SELECTED PASSAGE:
Start of Block

How the World's Biggest Plane Will Help Launch Humans Into Space

by Matthew Field, The Telegraph, August 21, 2018

Stratolaunch Systems, the company owned by billionaire Microsoft co-founder Paul Allen, has revealed new details about its plan to build and fly the world's largest plane which he claims will one day be used to send humans into space. 

Named the Stratolaunch, the aircraft has a wingspan of 384ft, making it longer than a football field and more than twice the width of a Boeing 747 jetliner. It is equipped with 28 wheels, two fuselages and six Pratt & Whitney engines.

The aircraft has been in development since 2011 and earlier this year completed its first high-speed taxi test. It is due to complete its first test flight by the end of this year, according to Allen. 

The ultimate goal is for the aircraft to act as a flying launchpad for satellite-carrying rockets and manned spaceplanes - a system that could dramatically drive down the cost of space travel.

The company has revealed it is working on a family of rocket-powered launch vehicles and is in the early stages of creating a reusable spacecraft.

How the Stratolaunch compares in size

It has shared designs for two medium launch vehicles (MLVs) that could carry 7,500lbs into orbit by 2022. A "heavy" variant is also in "early development" that would transport over 13,200lbs.

There is currently no date for when the reusable spaceplane will be complete. 

"We are excited to share for the first time some details about the development of our own, proprietary Stratolaunch launch vehicles, with which we will offer a flexible launch capability unlike any other," Stratolaunch chief executive Jean Floyd said in a statement.

"Whatever the payload, whatever the orbit, getting your satellite into space will soon be as easy as booking an airline flight."

There is competition for space on the major rocket launch sites around the world, and by firing a rocket from a plane pilots could bypass a slow or delayed ground launch. In this way, Stratolaunch hopes to make space travel "routine".

End of Block

TASK ITEM A: Translate this sentence from the Stratolaunch article into Spanish: "It is equipped with 28 wheels, two fuselages and six Pratt & Whitney engines."
The article and the listing come from separate, unrelated sources.

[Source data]
Start of Block

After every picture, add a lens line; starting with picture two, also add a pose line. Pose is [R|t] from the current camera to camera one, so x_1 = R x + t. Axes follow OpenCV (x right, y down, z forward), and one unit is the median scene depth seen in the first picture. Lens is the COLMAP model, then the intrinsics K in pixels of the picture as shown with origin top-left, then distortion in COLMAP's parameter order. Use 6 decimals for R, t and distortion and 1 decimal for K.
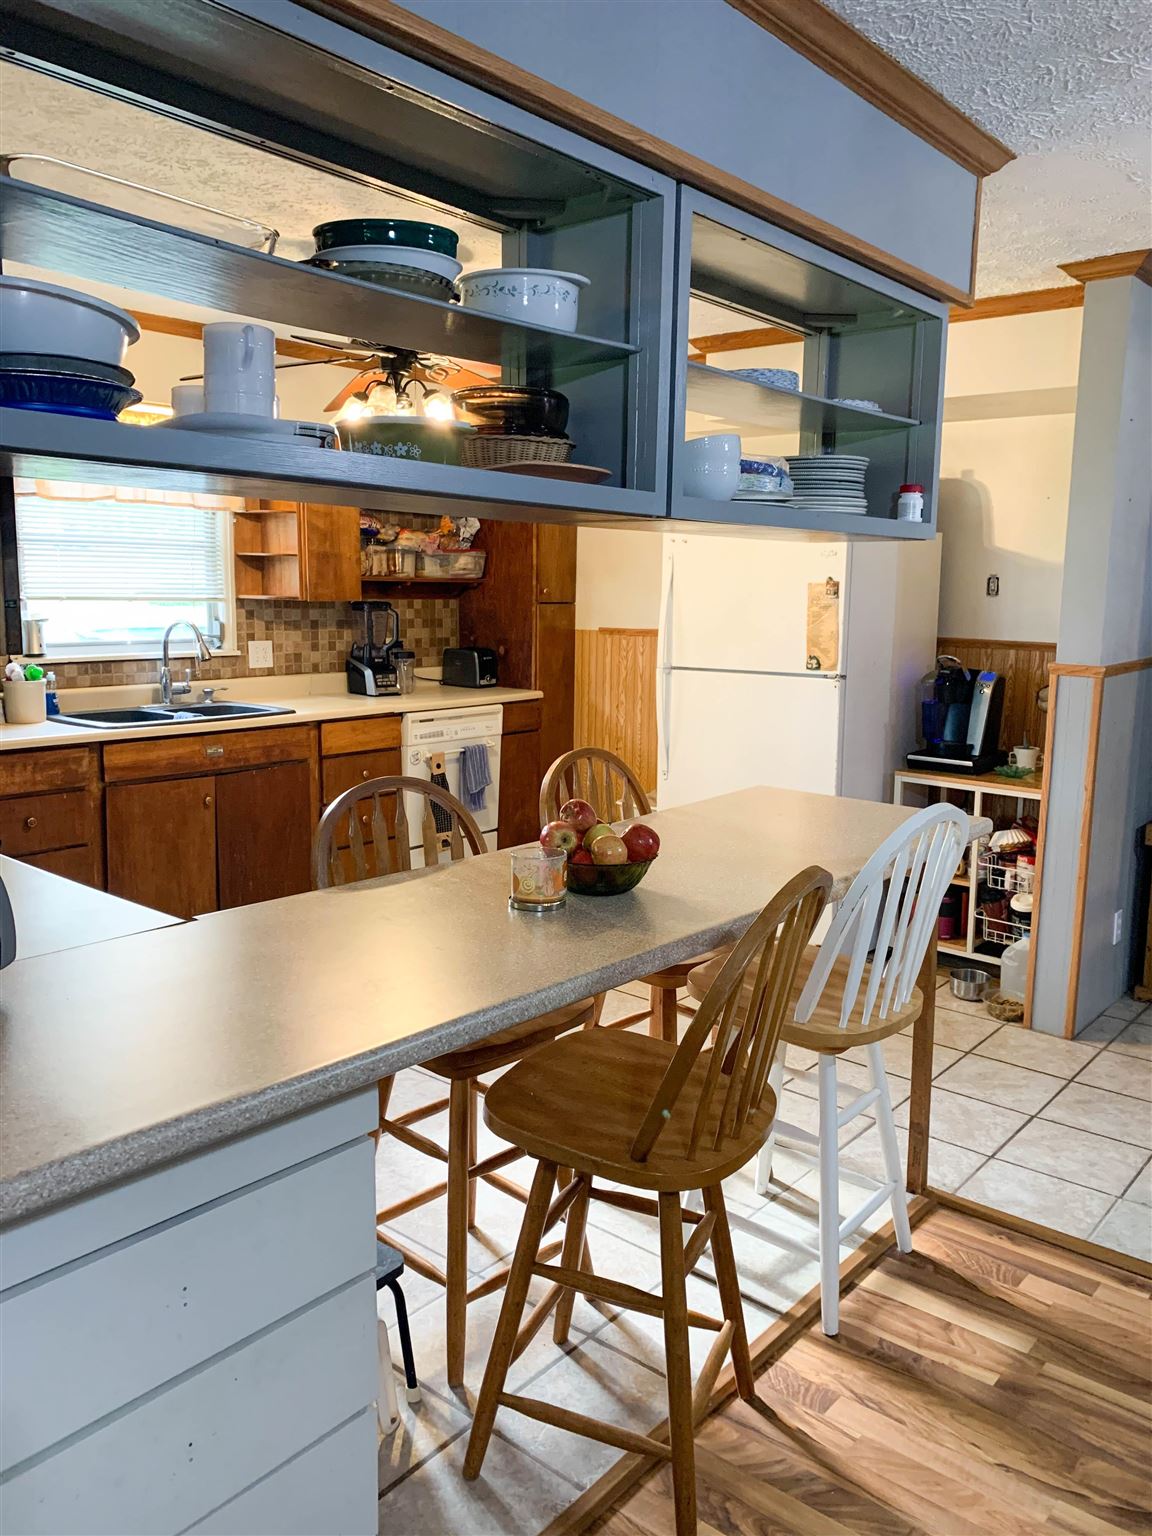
lens RADIAL K [[1189.1, 0, 577.2], [0, 1189.1, 767.4], [0, 0, 1]] dist [-0.002635, -0.005519]
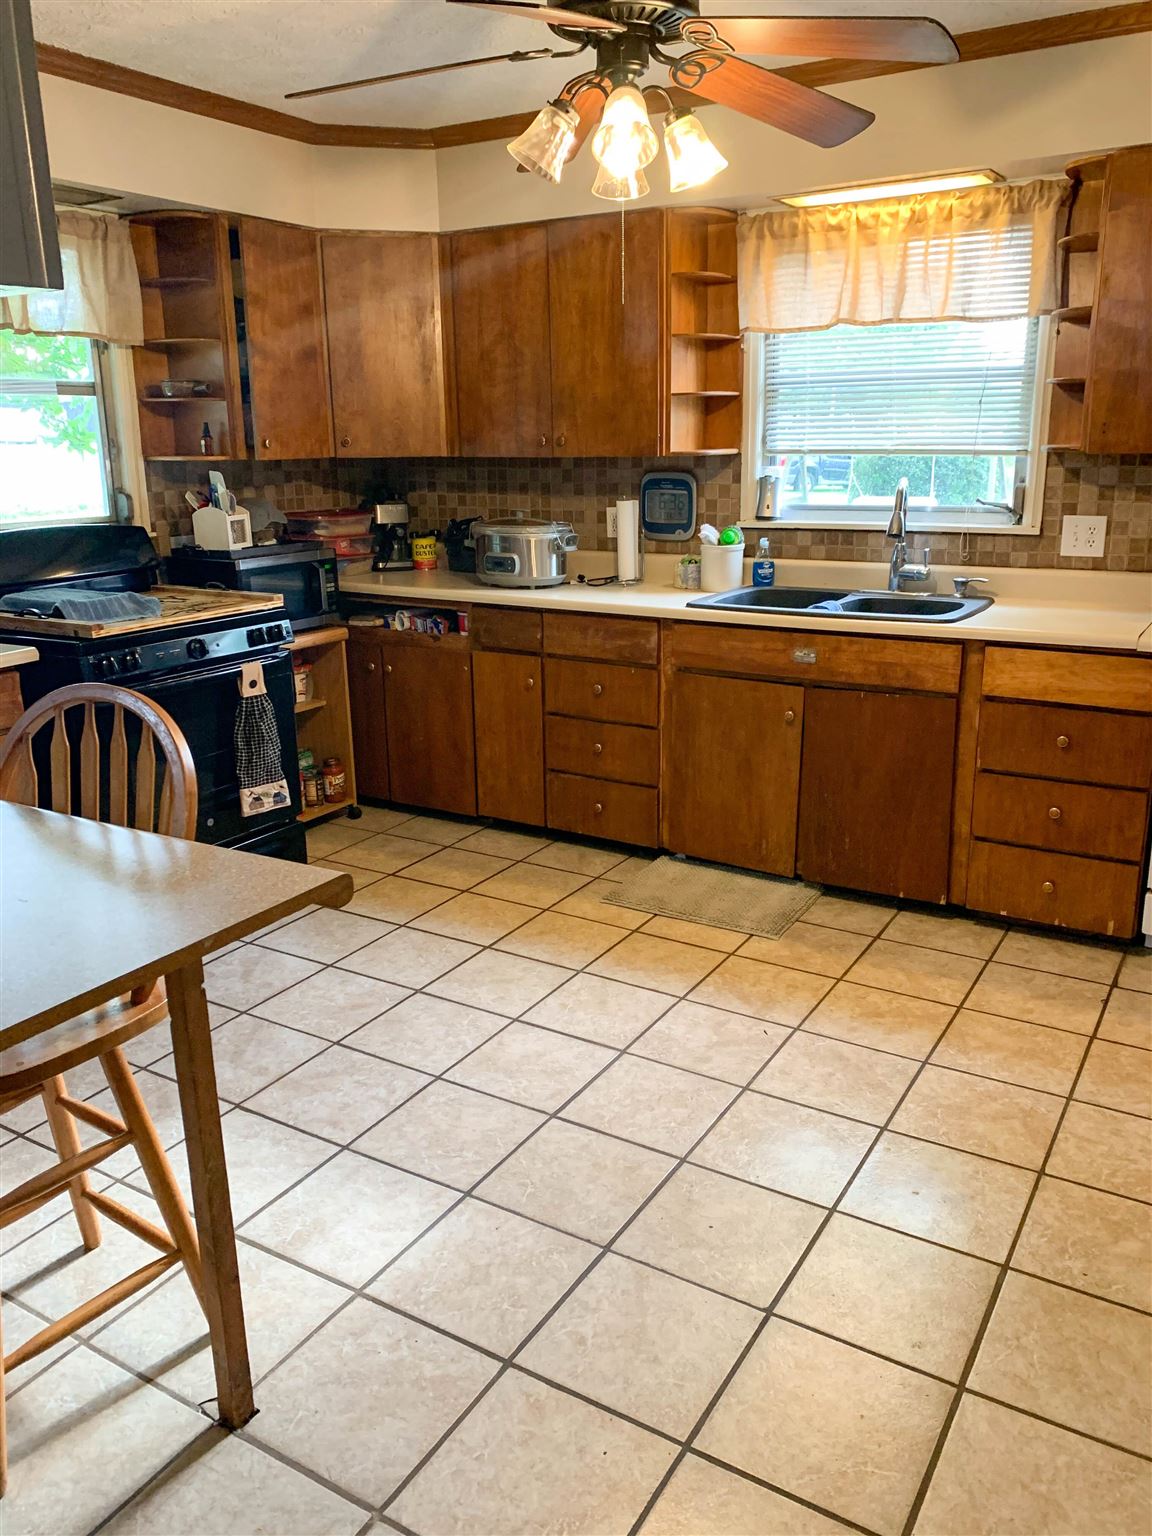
lens RADIAL K [[1189.1, 0, 575.8], [0, 1189.1, 761.5], [0, 0, 1]] dist [-0.002635, -0.005519]
pose [[0.155853, 0.240158, -0.958141, 0.363763], [-0.136491, 0.965925, 0.219907, -0.082626], [0.978305, 0.096504, 0.183322, 0.627624]]
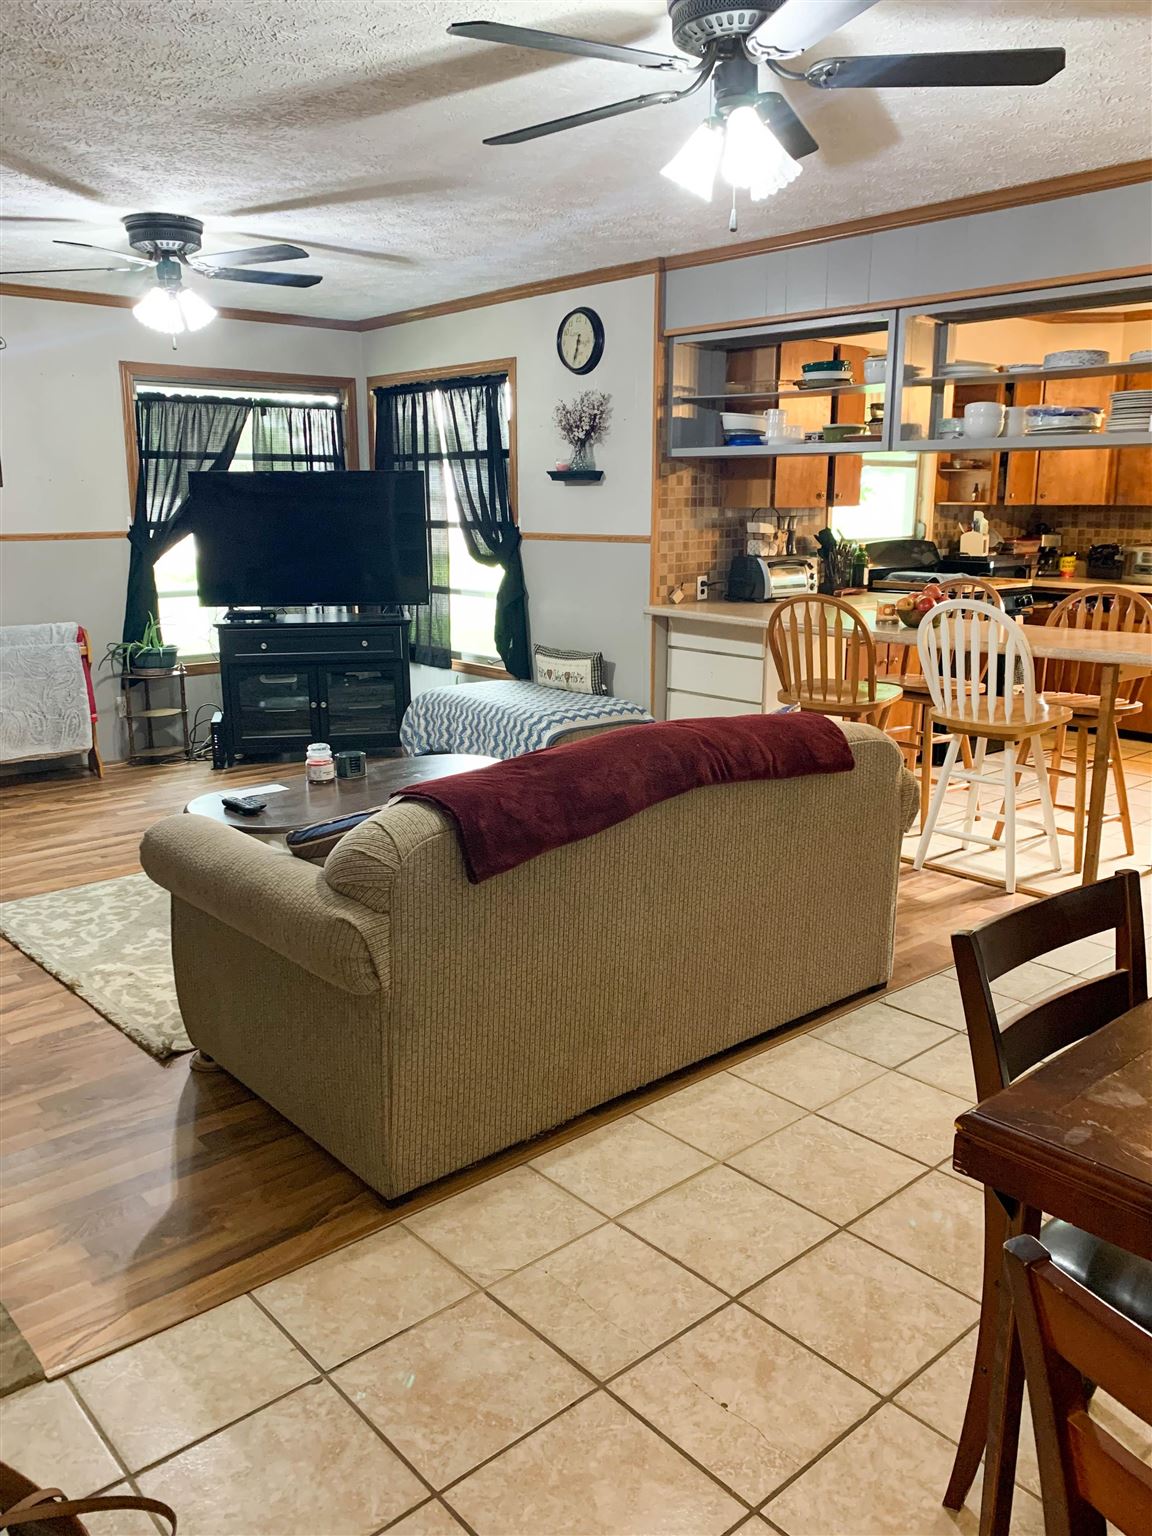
lens RADIAL K [[1189.1, 0, 578.7], [0, 1189.1, 768.7], [0, 0, 1]] dist [-0.002635, -0.005519]
pose [[-0.144896, 0.199674, -0.969090, 0.753579], [-0.148496, 0.963944, 0.220817, -0.037242], [0.978240, 0.175901, -0.110021, 0.403825]]
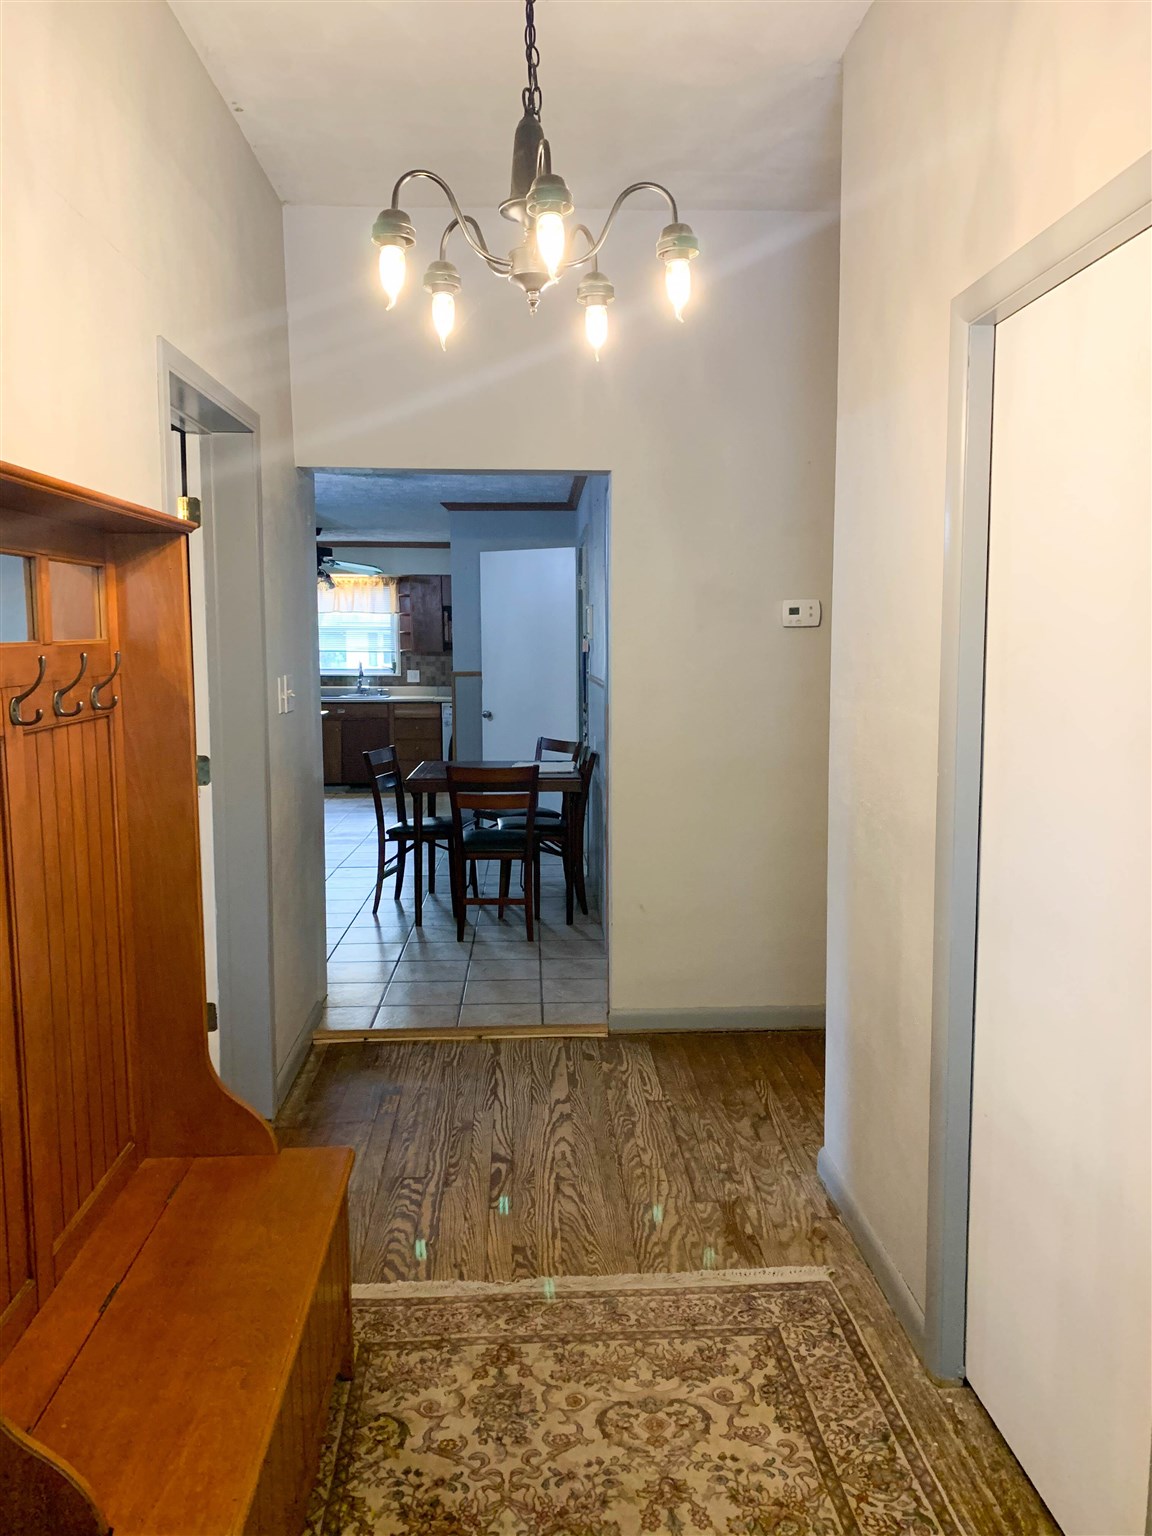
lens RADIAL K [[1189.1, 0, 578.1], [0, 1189.1, 770.8], [0, 0, 1]] dist [-0.002635, -0.005519]
pose [[0.669026, 0.054076, -0.741269, 1.650792], [-0.099067, 0.994938, -0.016830, 0.091483], [0.736607, 0.084694, 0.670997, -0.266397]]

End of Block

TASK ITEM B: Set down the lines of the listing starting with its first line and going on through the line with "767.4], [0, 0, 1]] dist [-0.002635, -0.005519]". Leave the pictures out of your answer.

ANSWER SPACE A: Está equipado con 28 ruedas, dos fuselajes y seis motores Pratt & Whitney.

ANSWER SPACE B:
After every picture, add a lens line; starting with picture two, also add a pose line. Pose is [R|t] from the current camera to camera one, so x_1 = R x + t. Axes follow OpenCV (x right, y down, z forward), and one unit is the median scene depth seen in the first picture. Lens is the COLMAP model, then the intrinsics K in pixels of the picture as shown with origin top-left, then distortion in COLMAP's parameter order. Use 6 decimals for R, t and distortion and 1 decimal for K.
lens RADIAL K [[1189.1, 0, 577.2], [0, 1189.1, 767.4], [0, 0, 1]] dist [-0.002635, -0.005519]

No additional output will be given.